By giving voice to the unique perspective of LGBT military families through the AMPA Military Partners Blog.
- Serving:
By advocating and educating on behalf of LGBT military families in public policy, highlighting their unique needs and challenges.
By encouraging the expansion of resource and support services available to LGBT military families.
By educating the public through stories in national, regional, and local media on the plight of gay military partners/spouses and families.

==Activities==
Since its founding, the organization:
- Highlighted the discrimination LGBT military partners and families face by successfully pitching dozens of stories to national, regional, and local media.
- Created a home on the web for the LGBT military family community that provides a list of available resources, a military partner blog, and a guide to media coverage of issues related to LGBT military families.
- Surveyed the military partner community for the first time about the unique challenges and issues they face and present those results to the Pentagon.
- Facilitated the first meeting between Pentagon officials and the partners of active duty gay and lesbian service members.
- Held the first Military Partners Forum in Washington, D.C.
- Initiated a Military Partner Brunch series in Washington, D.C., and San Diego, California, with plans to expand the series into other cities across the country.
- Created a private social network exclusively for the partners and spouses of LGBT service members.

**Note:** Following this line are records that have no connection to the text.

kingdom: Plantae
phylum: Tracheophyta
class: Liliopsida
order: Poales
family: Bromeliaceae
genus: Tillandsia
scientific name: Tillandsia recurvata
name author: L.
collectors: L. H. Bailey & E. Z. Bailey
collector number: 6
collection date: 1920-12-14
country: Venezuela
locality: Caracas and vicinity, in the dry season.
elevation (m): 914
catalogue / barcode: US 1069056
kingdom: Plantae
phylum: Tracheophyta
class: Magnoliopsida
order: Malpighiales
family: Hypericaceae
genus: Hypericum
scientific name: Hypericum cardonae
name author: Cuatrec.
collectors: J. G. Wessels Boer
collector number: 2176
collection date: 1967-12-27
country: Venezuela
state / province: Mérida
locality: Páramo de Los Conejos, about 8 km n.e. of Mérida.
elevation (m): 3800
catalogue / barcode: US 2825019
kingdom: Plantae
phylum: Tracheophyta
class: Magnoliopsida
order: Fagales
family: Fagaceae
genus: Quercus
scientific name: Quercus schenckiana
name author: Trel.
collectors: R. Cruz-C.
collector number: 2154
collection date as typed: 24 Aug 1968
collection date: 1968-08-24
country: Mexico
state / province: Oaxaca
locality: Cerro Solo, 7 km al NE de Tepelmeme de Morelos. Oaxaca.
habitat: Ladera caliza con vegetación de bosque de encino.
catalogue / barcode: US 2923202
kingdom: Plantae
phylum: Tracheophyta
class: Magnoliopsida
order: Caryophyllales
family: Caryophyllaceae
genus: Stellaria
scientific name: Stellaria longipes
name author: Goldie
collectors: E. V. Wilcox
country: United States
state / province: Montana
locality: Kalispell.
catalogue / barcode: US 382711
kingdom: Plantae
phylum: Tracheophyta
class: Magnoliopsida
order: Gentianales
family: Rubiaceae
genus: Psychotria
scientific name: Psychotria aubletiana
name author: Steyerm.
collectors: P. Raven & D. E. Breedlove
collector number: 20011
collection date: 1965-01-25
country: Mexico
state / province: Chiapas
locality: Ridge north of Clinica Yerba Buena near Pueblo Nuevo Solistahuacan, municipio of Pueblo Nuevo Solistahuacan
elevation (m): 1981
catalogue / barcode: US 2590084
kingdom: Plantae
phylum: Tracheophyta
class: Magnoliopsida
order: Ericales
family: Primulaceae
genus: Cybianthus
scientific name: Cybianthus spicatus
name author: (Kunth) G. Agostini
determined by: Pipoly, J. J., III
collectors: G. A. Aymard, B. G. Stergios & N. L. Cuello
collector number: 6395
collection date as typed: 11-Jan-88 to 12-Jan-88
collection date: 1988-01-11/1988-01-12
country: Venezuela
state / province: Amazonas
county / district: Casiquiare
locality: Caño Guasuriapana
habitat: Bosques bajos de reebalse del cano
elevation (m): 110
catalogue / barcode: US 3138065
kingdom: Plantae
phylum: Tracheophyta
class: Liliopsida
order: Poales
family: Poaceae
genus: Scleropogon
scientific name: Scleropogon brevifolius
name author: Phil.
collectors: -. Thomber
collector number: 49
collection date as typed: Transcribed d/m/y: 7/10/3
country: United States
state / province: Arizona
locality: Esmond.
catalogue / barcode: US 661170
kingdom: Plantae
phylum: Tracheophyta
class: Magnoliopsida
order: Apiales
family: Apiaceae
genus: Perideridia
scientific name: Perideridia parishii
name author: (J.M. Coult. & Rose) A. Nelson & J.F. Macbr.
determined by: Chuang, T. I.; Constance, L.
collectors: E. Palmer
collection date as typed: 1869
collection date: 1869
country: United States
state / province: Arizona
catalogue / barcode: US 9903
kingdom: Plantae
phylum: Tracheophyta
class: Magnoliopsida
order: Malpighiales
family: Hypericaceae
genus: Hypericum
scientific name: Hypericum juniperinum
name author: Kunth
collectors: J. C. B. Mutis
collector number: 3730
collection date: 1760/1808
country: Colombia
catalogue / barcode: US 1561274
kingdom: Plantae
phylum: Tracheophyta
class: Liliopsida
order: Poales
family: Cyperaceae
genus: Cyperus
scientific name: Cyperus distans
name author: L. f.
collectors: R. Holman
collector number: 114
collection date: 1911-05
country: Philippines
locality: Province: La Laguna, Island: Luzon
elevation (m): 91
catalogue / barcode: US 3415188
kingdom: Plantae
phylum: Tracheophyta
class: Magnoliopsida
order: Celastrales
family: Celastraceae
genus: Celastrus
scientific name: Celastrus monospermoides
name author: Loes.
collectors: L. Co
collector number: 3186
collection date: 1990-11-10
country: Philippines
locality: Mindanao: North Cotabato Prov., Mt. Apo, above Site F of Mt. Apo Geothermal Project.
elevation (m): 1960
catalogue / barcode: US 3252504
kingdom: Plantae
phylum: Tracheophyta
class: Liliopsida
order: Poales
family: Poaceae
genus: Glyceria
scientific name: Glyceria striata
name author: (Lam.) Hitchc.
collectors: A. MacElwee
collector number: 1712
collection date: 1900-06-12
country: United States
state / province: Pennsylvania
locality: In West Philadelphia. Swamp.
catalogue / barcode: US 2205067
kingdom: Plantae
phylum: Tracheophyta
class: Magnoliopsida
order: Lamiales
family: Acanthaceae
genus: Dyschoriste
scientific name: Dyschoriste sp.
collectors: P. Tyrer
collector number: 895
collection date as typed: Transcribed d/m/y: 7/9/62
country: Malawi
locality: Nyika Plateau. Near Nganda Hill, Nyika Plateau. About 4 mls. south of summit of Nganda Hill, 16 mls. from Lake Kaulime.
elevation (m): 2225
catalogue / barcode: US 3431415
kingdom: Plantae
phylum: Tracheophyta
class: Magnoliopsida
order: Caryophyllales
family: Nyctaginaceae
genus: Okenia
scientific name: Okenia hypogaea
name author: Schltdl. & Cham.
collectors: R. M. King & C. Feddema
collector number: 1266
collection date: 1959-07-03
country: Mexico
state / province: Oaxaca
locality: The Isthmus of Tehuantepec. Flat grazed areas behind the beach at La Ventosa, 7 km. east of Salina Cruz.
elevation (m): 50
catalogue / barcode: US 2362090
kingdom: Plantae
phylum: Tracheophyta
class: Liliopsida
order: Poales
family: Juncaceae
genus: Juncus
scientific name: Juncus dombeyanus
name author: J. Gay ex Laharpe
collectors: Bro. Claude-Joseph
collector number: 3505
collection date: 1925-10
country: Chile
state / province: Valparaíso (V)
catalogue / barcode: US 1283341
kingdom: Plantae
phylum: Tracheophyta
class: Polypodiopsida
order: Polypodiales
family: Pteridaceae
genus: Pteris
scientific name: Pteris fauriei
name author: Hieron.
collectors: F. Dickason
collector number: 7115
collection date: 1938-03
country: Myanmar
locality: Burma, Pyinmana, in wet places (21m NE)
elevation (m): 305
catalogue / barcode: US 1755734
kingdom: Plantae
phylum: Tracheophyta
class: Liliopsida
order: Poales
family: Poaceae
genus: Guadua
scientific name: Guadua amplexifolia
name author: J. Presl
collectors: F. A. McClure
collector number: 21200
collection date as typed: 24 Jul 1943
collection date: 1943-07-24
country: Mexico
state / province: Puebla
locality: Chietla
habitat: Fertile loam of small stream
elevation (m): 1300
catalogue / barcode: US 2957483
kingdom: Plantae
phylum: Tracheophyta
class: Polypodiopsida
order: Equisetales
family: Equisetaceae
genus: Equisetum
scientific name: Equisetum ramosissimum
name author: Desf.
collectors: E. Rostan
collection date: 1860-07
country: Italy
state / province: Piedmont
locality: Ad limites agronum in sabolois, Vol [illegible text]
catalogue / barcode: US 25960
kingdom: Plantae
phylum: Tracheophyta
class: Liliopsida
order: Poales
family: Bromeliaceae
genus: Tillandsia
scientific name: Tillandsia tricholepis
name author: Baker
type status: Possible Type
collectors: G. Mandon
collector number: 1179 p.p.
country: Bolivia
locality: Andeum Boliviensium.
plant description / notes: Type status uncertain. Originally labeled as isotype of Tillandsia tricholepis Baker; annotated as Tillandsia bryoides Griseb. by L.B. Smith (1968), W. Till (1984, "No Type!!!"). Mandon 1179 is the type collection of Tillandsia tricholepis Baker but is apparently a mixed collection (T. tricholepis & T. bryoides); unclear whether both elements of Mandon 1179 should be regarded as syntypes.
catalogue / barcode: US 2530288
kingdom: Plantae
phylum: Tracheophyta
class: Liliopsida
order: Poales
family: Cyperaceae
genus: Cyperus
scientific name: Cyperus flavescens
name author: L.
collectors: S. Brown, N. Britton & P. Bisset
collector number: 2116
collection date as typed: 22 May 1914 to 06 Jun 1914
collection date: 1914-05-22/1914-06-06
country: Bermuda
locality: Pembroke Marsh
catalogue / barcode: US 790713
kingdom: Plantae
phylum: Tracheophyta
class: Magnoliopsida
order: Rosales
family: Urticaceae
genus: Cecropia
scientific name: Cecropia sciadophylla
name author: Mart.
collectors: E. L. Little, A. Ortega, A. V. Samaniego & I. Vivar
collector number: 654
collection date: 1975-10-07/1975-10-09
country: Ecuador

In December 2012, when the same-sex spouse of a U.S. Army officer was denied membership in the Association of Bragg Officers' Spouses at Fort Bragg, she reported her experience on the AMPA website.

In June 2014, the Department of Veterans Affairs (VA) announced that it would only provide benefits to the same-sex spouses of veterans who either (1) married in the state in which they resided or (2) live in a state that recognizes their marriage when they apply for benefits. On August 18, the AMPA filed an appeal in the U.S. Court of Appeals for the Federal Circuit challenging the VA's interpretation of federal law. Their brief cited Windsor and many federal court decisions since Windsor that have held denial of marriage rights to same-sex couples unconstitutional. It said the VA's policy ruling "imports into federal law unconstitutional state definitions of marital status."

==Events==
In its effort to connect LGBT military partners and spouses around the country, the American Military Partner Association held local social events to bring military partners face-to-face with others in the same situation for mutual support and encouragement. For LGBT military partners and spouses who were not near major military bases where these events occurred, a private online social network was established to help connect partners/spouses in remote locations to build camaraderie and mutual support.